ESTRATTO DELLA FONTE:
Può così lasciare basiti scoprire che già all’epoca dei fatti narrati dai Vangeli vi fossero lamentele su clima e isterilimento dei suoli, additati quali cause della scarsità di cibo. Lucio Giunio Moderato Columella, nel suo "De re rustica" scritto nella prima metà del I sec d.C., commentava infatti in tal modo:
 
Odo spesso la gente lamentarsi ora dell’attuale sterilità dei campi, ora dell’attuale inclemenza delle stagioni che ormai va danneggiando i frutti della terra. C’è chi poi vuol attenuare in certo modo queste lamentele con l’assegnare al fatto una ragione precisa e dice che, stanco e isterilito dalle eccessive produzioni del passato, il terreno non può più offrirci i suoi frutti come nel passato”.
 
Perché, a quanto pare, le nostalgie del passato erano già in voga quando di passato da ricordare ve n’era ancora davvero poco.
Un paio di secoli dopo, nel 211 d.C. venne il turno di Settimio Fiorente Tertulliano il quale, tramite il suo “De Anima”, lanciava così il proprio grido di dolore:
 
Siamo di peso al mondo, a stento ci bastano le risorse, e maggiori sono i bisogni, più alti sono i nostri lamenti, poiché la natura già non è in grado di sostenerci. In effetti le pestilenze, le carestie, le guerre e la rovina delle civiltà sono un giusto rimedio, uno sfoltimento del genere umano arrogante”.
 
L’augurio all’Umanità di essere decimata dalle conseguenze delle proprie colpe non è quindi prerogativa originale degli attuali veg-animalisti sedicenti antispecisti, i quali vedono nella scomparsa dell'Uomo l'unica soluzione alle ambasce del Pianeta.
 
In tempi molto più recenti, nel 1798, fu Thomas Malthus, economista inglese, a sollevare la questione del rapporto “cibo disponibile fratto bocche da sfamare”. Per Malthus, la crescita della popolazione era infatti geometrica, mentre quella della produzione di cibo era solo aritmetica. Facile pensare quindi che il collasso alimentare globale fosse dietro l’angolo.
Per tale ragione, Malthus propugnava un deciso controllo delle nascite, visto come unico mezzo per scongiurare tale disastro. E all’epoca vi era meno di un miliardo di Esseri Umani contro i sette abbondanti di oggi. 
In effetti, pur sbagliando i conti sulla progressione delle tecnologie agrarie, l’economista inglese qualche ragione pur ce l’aveva: una popolazione non può crescere all’infinito, perché se così fosse l’ecosistema in cui essa insiste finirebbe prima o poi col risultare insufficiente. Se quindi tutti si dessero una calmata nei talami coniugali, forse la si potrebbe anche smettere di inseguire con le nuove tecnologie agrarie quelle rinnovate esigenze alimentari che, con un po’ più di morigeratezza procreativa, non si sarebbero mai impennate.

DATI DELL'ESERCIZIO:
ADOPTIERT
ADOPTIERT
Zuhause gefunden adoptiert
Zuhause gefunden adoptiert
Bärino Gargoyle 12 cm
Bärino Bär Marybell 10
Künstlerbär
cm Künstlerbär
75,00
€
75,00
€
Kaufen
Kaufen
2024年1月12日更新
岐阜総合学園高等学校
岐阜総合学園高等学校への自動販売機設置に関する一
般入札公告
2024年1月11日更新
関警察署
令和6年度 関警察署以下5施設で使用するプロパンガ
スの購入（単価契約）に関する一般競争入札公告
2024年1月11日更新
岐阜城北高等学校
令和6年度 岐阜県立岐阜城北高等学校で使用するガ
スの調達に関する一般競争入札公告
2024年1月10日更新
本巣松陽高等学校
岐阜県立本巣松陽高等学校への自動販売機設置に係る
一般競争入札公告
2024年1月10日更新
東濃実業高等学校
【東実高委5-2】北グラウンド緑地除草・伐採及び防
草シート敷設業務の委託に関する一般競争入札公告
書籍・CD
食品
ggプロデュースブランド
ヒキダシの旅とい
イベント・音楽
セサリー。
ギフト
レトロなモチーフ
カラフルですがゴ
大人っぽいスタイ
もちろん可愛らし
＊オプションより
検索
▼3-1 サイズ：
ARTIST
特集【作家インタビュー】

--

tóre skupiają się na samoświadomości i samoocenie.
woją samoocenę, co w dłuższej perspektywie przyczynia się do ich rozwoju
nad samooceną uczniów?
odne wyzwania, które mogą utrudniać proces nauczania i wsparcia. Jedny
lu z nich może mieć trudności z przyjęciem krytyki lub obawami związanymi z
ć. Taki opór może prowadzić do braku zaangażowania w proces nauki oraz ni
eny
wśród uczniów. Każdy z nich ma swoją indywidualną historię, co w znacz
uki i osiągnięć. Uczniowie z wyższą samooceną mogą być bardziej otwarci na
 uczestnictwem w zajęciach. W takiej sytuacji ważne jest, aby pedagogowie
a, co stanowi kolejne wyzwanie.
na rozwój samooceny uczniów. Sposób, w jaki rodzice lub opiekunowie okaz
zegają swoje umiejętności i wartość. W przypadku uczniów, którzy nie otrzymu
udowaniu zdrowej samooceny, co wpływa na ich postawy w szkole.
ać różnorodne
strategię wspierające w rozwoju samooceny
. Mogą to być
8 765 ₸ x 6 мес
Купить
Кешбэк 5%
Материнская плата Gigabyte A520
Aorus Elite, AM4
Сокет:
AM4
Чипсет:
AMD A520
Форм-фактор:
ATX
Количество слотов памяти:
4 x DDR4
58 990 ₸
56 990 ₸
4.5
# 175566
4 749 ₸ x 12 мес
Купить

CONSEGNA 1: Secondo l'estratto, in che modo cresceva la popolazione per Malthus?
CONSEGNA 2: Ricopia fedelmente dall'estratto tutto ciò che va da «L’augurio all’Umanità di» fino a «abbondanti di oggi.».

RISPOSTA ATTESA 1: In modo geometrico.

RISPOSTA ATTESA 2:
L’augurio all’Umanità di essere decimata dalle conseguenze delle proprie colpe non è quindi prerogativa originale degli attuali veg-animalisti sedicenti antispecisti, i quali vedono nella scomparsa dell'Uomo l'unica soluzione alle ambasce del Pianeta.
 
In tempi molto più recenti, nel 1798, fu Thomas Malthus, economista inglese, a sollevare la questione del rapporto “cibo disponibile fratto bocche da sfamare”. Per Malthus, la crescita della popolazione era infatti geometrica, mentre quella della produzione di cibo era solo aritmetica. Facile pensare quindi che il collasso alimentare globale fosse dietro l’angolo.
Per tale ragione, Malthus propugnava un deciso controllo delle nascite, visto come unico mezzo per scongiurare tale disastro. E all’epoca vi era meno di un miliardo di Esseri Umani contro i sette abbondanti di oggi.